Coder Social home page Coder Social logo

bridgecrew-perf6 / wholefoods-datascraping-project-deployment Goto Github PK

View Code? Open in Web Editor NEW

This project forked from youssefsultan/wholefoods-datascraping-project-deployment

0.0 0.0 1.0 85.65 MB

This data is scraped from Whole Foods Featured On Sale Web Page. Features EDA, Amazon Prime to Non-Amazon Prime membership discounts on sale products as well as app deployment to show live insights.

License: MIT License

Python 4.57% Jupyter Notebook 95.43%

wholefoods-datascraping-project-deployment's Introduction

Live Whole Foods 'On-Sale' Product Insights and Recommendation System Web Application

all scraped items are 'on-sale/discounted' only, if the item is not on sale for regular customers or prime members it will not be in the queried dataset

The point of this app is to help Whole Foods shoppers make better purchasing decisions at their local store to have a better shopping experience and save money, with specifics that are not on the website.
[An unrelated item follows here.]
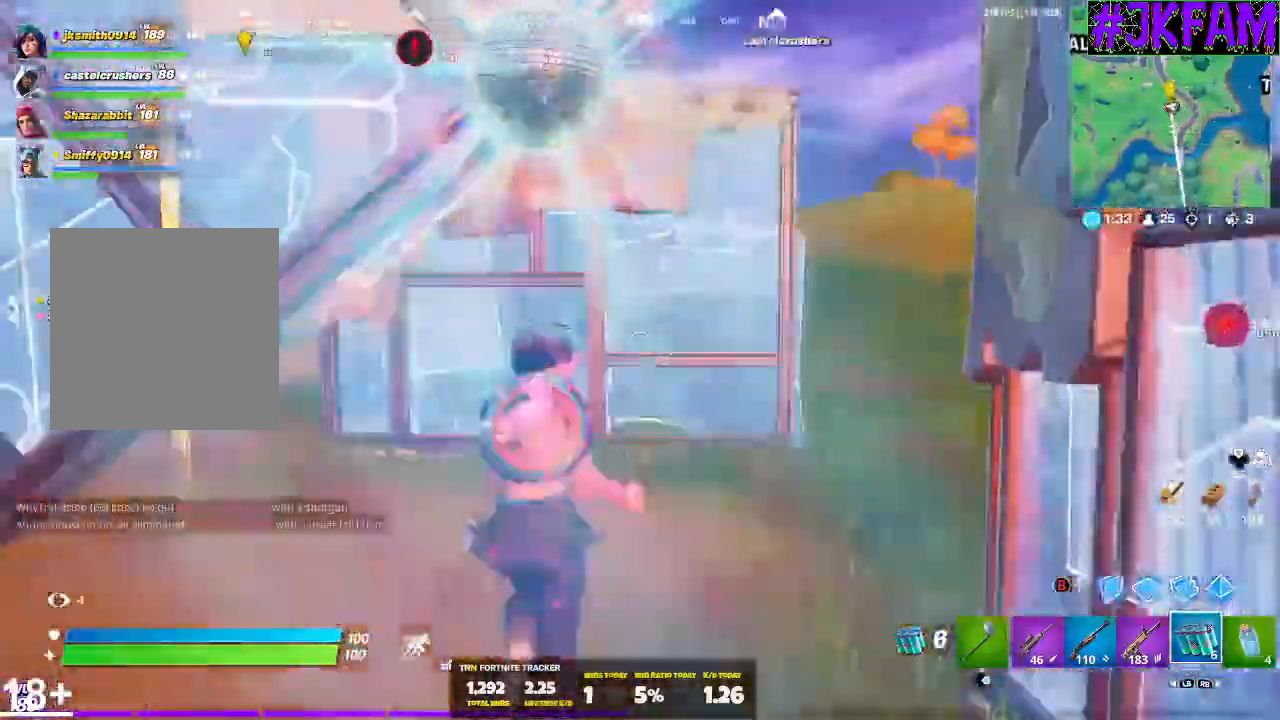
{"buttons": ["L3"], "left_stick": "up", "right_stick": "down-left", "events": [[33, "L3", "up"], [133, "left_stick", "up-left"], [167, "L3", "down"], [333, "L3", "up"], [367, "left_stick", "up"], [434, "L3", "down"], [434, "right_stick", "down-left"]]}
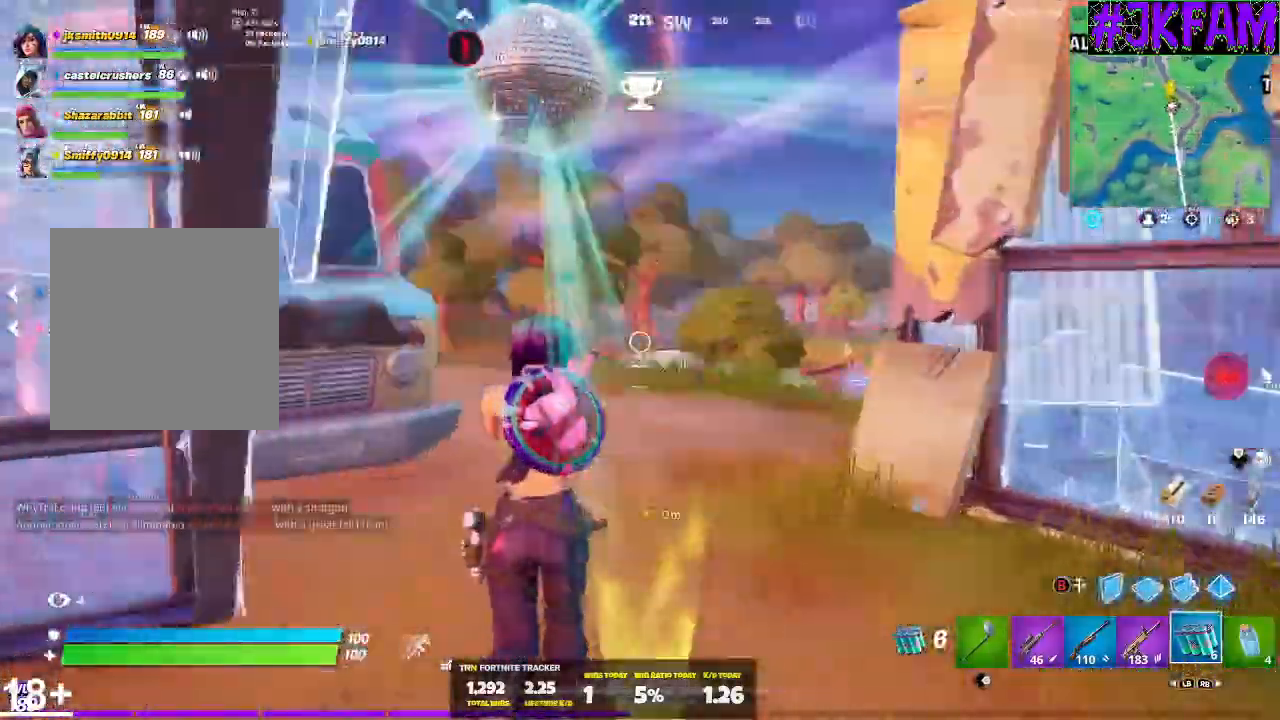
{"buttons": ["A"], "left_stick": "up-left", "right_stick": "center", "events": [[67, "L3", "up"], [100, "right_stick", "center"], [234, "L3", "down"], [234, "left_stick", "up-left"], [401, "L3", "up"], [434, "A", "down"]]}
How this app's data is collected:

  • A user inputs their zipcode
  • A script scrapes unstructured product data from each category on the Whole Foods website pertaining to the user's inputted zipcode/store and then structures all of the data in a DataFrame (similar to an Excel spreadsheet)

What this app does:

  • It shows many graphs of the queried data of all 'on-sale/discounted' items from the user's store or other users' stores to understand how much of each product/category is on sale

  • It generates a shopping cart of items 'on-sale/discounted' based on user keyword input ('chocolate, pasta'...) and selected optimization parameter ('random, price, discount')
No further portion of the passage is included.